Land of good wine and delightful traditions


The Municipality stretches across two main valleys: that of Nimis, comprising the villages of Nimis, Torlano and, set on Mount Bernadia, Ramandolo and Chialminis, and that of Cergneu, comprising Cergneu and the hamlets of Vallemontana and Monteprato. The most important mountains, which form part of the Prealpi Giulie, are the Bernadia and the Plajul.

The Karst massif of Mount Bernadia has interesting geological features associated with the presence of elements such as the Villanova caves and the caves of Vigant and Pre-Oreak. Bernadia and Plajul are separated by the passage of the River Cornappo, which created forra del Cornappo, adding spectacularly beautiful aspects to the landscape. The town has Roman origins and its name, Nemus, the Latin for “wood”, is mentioned by Paolo Diacono as Nemas Castrum in Historia Langobardorum.

The territory of Nimis was crossed by the route of the path linking Forum Iulii (Cividale) with the consular road from Aquileia to Norico. This route gained strategic importance in the late mediaeval period, a time characterised by forts and the Nemas Castrum. Over the centuries, jurisdiction was handed over from the Counts of Nimis (until the 15th century), to those of Tricesimo, to the Antonini Counts (from 1648 until 1750) and lastly to the Zanchi-Locatelli Counts of Bergamo. During World War II, the town was burned down by the Germans and rebuilt according to the original plan. In 1964, archaeological digs were opened inside the church of Saints Gervasio and Protasio, during which the phases of the oldest church, dating back to the middle of the 6th century, were individuated. The existing church houses the remains of the baptistery, which dates back to 1100.

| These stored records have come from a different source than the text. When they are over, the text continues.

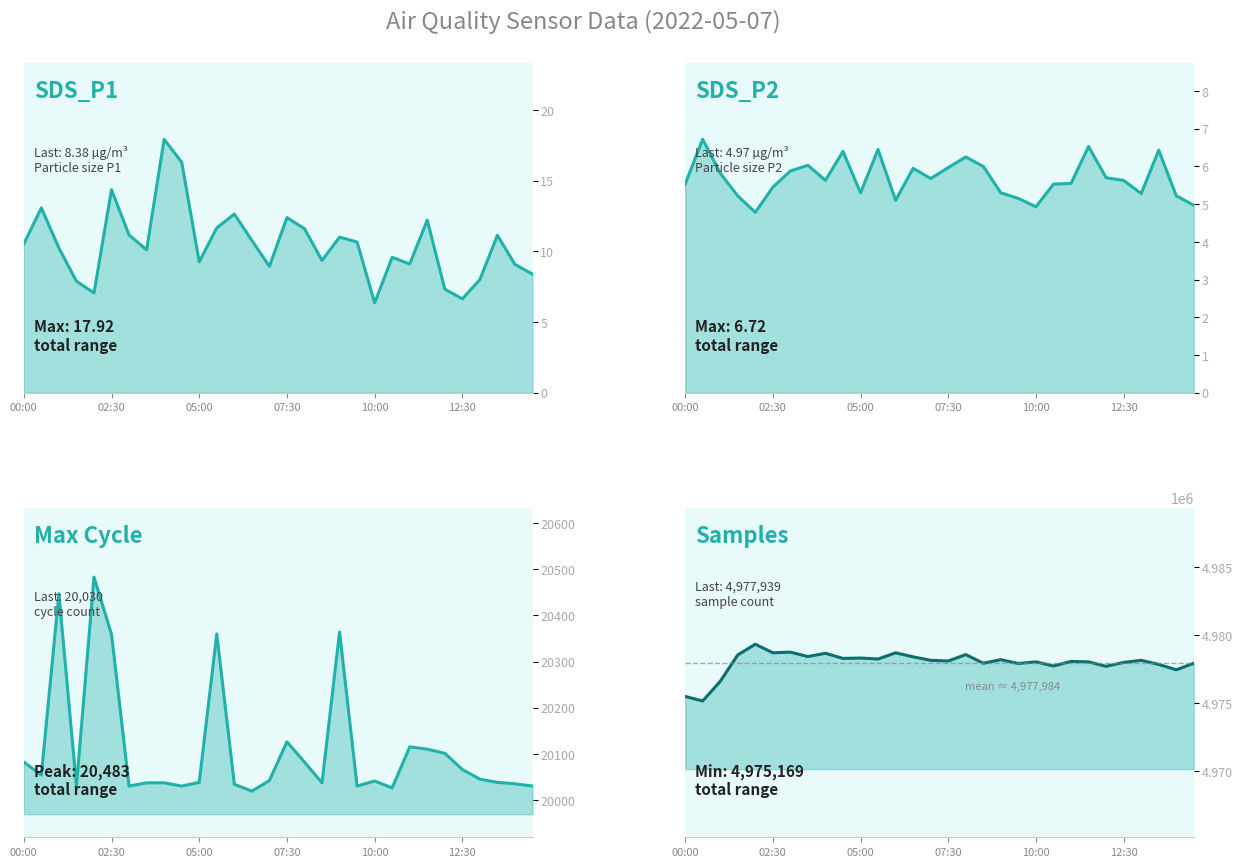

What is the highest value of the SDS_P2 series?

6.7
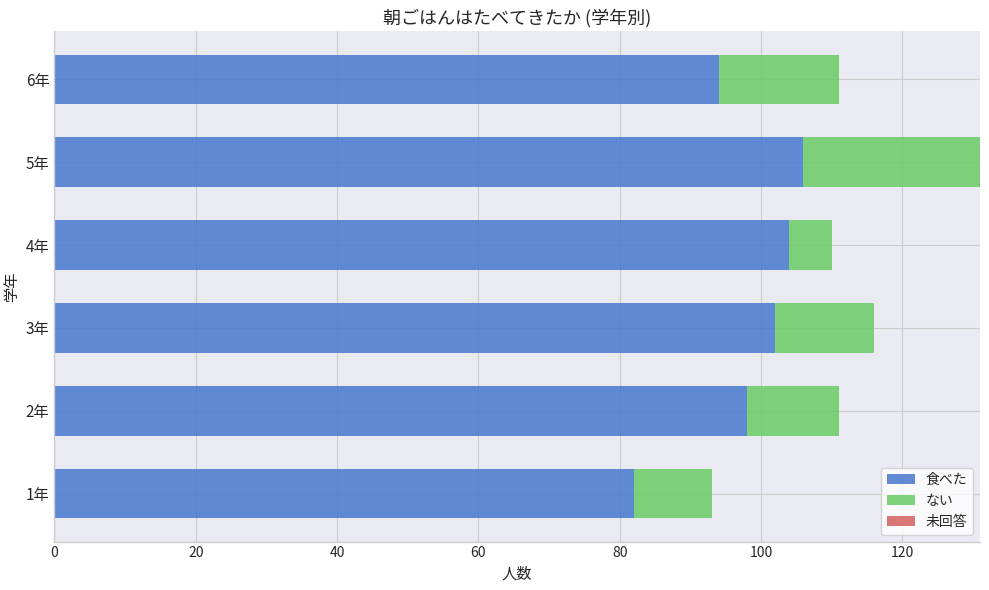

The value of 食べた at 1年 is 82. True or false?

True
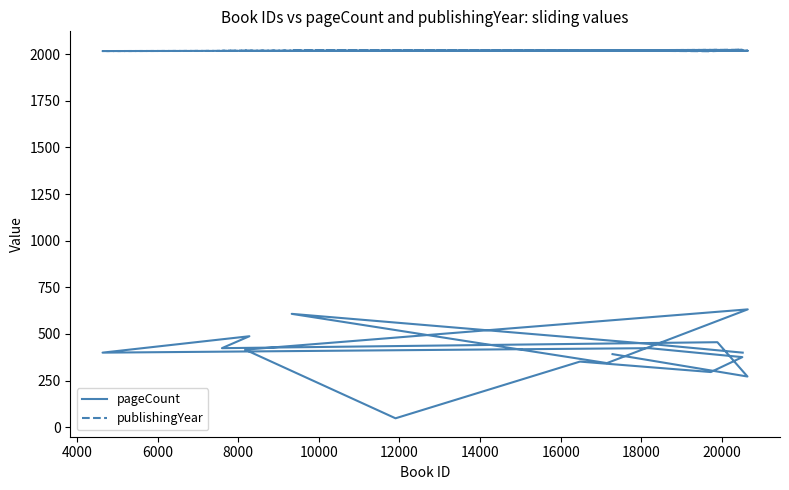

How many interior local valleys does the publishingYear series have?

4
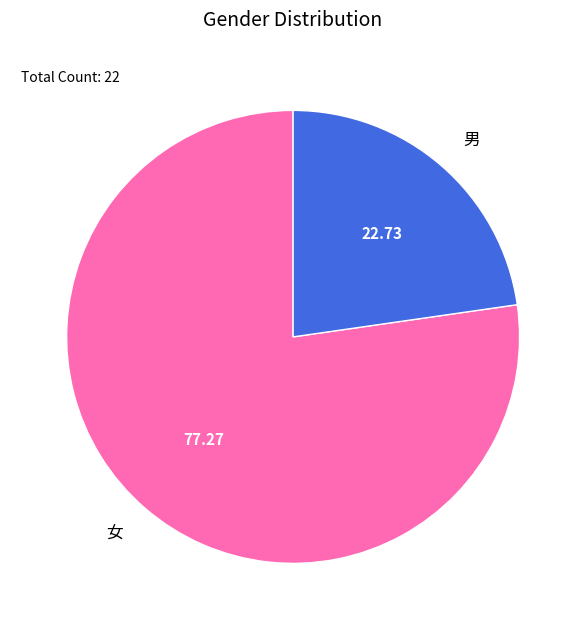

Which category has the smallest portion of the pie?

男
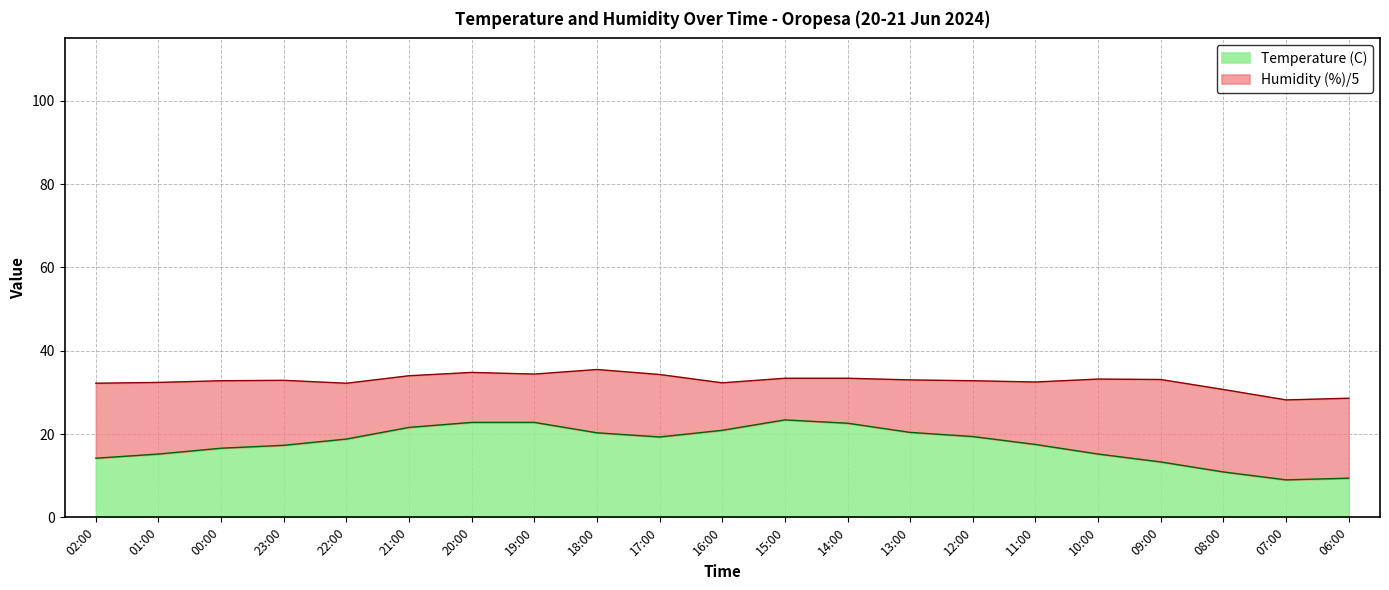

The Temperature (C) series shows 5.3 at 09:00. True or false?

False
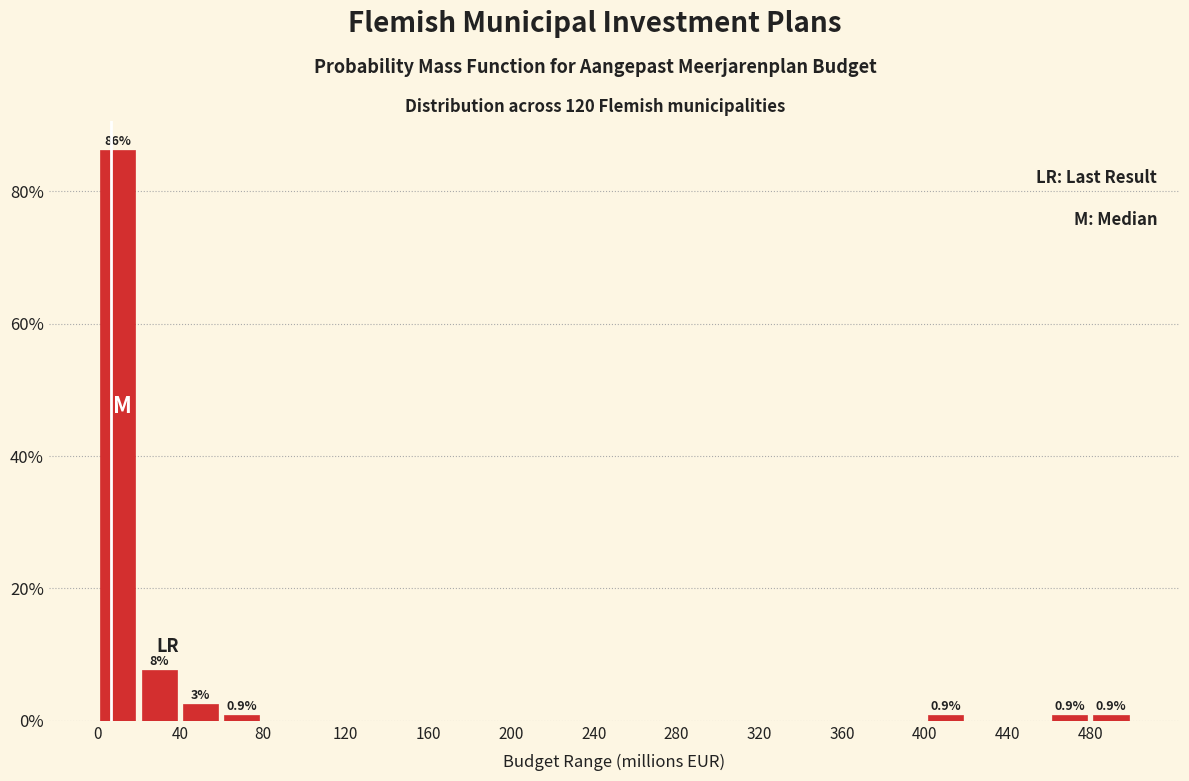

Which range on the x-axis has the tallest bar?

0 to 20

No less important, and of particular artistic and cultural interest, are the Church of St. Giorgio (4th- 6th century), the remains of a Longbard settlement found on the hills between Vallemontana and Torlano, the archaeological fi ndings discovered near the castle of Cergneu, the church of San Gervasio in Nimis and on Mount Zuccon, near the old church. In the hill area overlooking the town of Nimis we fi nd perhaps the oldest and most famous wine-growing subzone in Friuli: the Ramandolo cru, stretching to the hamlet of Sedilis of Tarcento which, with its vineyards situated at an altitude of 380 metres above sea level, reaches the maximum altitude for the cultivation of vines, in an enchantingly beautiful landscape.

On the slopes which are so steep as to impede any form of mechanised labour, the winegrowing techniques used are all traditional. The grape varieties cultivated are Verduzzo Friulano an autochthonous clone of Ramandolo, used, especially when harvested late or allowed to over ripen slightly, to make a very particular dessert wine: elegant, aromatic, with great body, not too sweet and with a touch of tannin: the Ramandolo. A wine which well represents the soul of its people: uncomplicated men, sometimes rough but always hospitable, generous and characterised by their antique culture, enamoured of their land. Made from one of the oldest grape varieties in Friuli and featured among the wines served to Pope Gregory XII during the council of 1409, and still a much loved and appreciated wine today.